▶ **Your task**:
Extract all lines that hold "Apply" from the records below.

=== Begin Enclosure ===

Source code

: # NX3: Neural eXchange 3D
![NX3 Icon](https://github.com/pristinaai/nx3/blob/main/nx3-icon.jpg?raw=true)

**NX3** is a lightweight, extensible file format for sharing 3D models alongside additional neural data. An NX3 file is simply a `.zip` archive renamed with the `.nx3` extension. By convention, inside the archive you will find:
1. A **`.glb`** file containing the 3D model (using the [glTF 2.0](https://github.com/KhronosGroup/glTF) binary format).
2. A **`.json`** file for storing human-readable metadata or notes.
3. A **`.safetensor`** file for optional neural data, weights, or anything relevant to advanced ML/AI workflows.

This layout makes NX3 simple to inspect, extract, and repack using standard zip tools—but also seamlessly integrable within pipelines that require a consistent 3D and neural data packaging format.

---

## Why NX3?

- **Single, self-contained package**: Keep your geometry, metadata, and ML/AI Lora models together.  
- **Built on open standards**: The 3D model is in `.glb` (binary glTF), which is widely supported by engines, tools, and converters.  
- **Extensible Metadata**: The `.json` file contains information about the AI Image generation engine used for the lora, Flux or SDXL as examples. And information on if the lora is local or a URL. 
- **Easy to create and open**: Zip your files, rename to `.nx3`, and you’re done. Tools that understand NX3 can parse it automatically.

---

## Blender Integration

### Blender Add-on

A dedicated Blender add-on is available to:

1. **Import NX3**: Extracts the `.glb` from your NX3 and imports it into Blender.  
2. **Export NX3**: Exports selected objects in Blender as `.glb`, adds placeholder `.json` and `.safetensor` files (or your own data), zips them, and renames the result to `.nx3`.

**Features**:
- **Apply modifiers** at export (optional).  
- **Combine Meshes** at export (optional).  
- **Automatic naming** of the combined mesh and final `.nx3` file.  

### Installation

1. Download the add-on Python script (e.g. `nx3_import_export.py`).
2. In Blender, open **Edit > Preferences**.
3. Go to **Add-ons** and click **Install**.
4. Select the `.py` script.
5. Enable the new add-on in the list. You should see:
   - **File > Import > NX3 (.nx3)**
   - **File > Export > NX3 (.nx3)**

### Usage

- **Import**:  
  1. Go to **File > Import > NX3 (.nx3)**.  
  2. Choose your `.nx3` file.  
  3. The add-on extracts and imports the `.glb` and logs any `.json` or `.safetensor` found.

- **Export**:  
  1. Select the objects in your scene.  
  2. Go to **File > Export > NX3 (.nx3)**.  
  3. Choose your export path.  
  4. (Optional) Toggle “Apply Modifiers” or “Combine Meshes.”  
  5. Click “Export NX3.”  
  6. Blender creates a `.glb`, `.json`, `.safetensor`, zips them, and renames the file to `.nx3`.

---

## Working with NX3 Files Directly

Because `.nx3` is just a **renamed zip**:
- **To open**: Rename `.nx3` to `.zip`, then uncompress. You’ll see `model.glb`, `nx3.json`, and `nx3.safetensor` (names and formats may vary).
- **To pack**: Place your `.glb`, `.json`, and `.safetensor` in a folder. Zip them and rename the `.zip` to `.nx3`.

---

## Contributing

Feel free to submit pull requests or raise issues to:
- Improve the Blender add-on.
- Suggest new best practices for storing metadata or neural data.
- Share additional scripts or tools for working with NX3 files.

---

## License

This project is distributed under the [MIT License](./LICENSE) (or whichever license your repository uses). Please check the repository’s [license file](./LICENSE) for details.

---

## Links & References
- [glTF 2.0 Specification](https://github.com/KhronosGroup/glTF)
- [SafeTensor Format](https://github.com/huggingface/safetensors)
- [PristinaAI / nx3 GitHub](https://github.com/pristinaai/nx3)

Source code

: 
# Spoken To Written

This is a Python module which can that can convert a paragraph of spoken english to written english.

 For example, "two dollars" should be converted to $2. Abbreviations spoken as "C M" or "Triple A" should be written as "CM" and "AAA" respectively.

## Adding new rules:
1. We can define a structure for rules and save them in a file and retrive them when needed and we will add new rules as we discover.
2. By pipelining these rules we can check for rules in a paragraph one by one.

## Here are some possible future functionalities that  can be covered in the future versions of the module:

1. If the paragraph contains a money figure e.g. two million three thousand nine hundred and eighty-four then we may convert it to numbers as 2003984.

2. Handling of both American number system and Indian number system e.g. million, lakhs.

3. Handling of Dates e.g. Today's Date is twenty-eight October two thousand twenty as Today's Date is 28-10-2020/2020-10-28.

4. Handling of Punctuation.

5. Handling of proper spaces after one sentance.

=== End Enclosure ===

▶ **Answer box**:
- **Apply modifiers** at export (optional).  
  4. (Optional) Toggle “Apply Modifiers” or “Combine Meshes.”  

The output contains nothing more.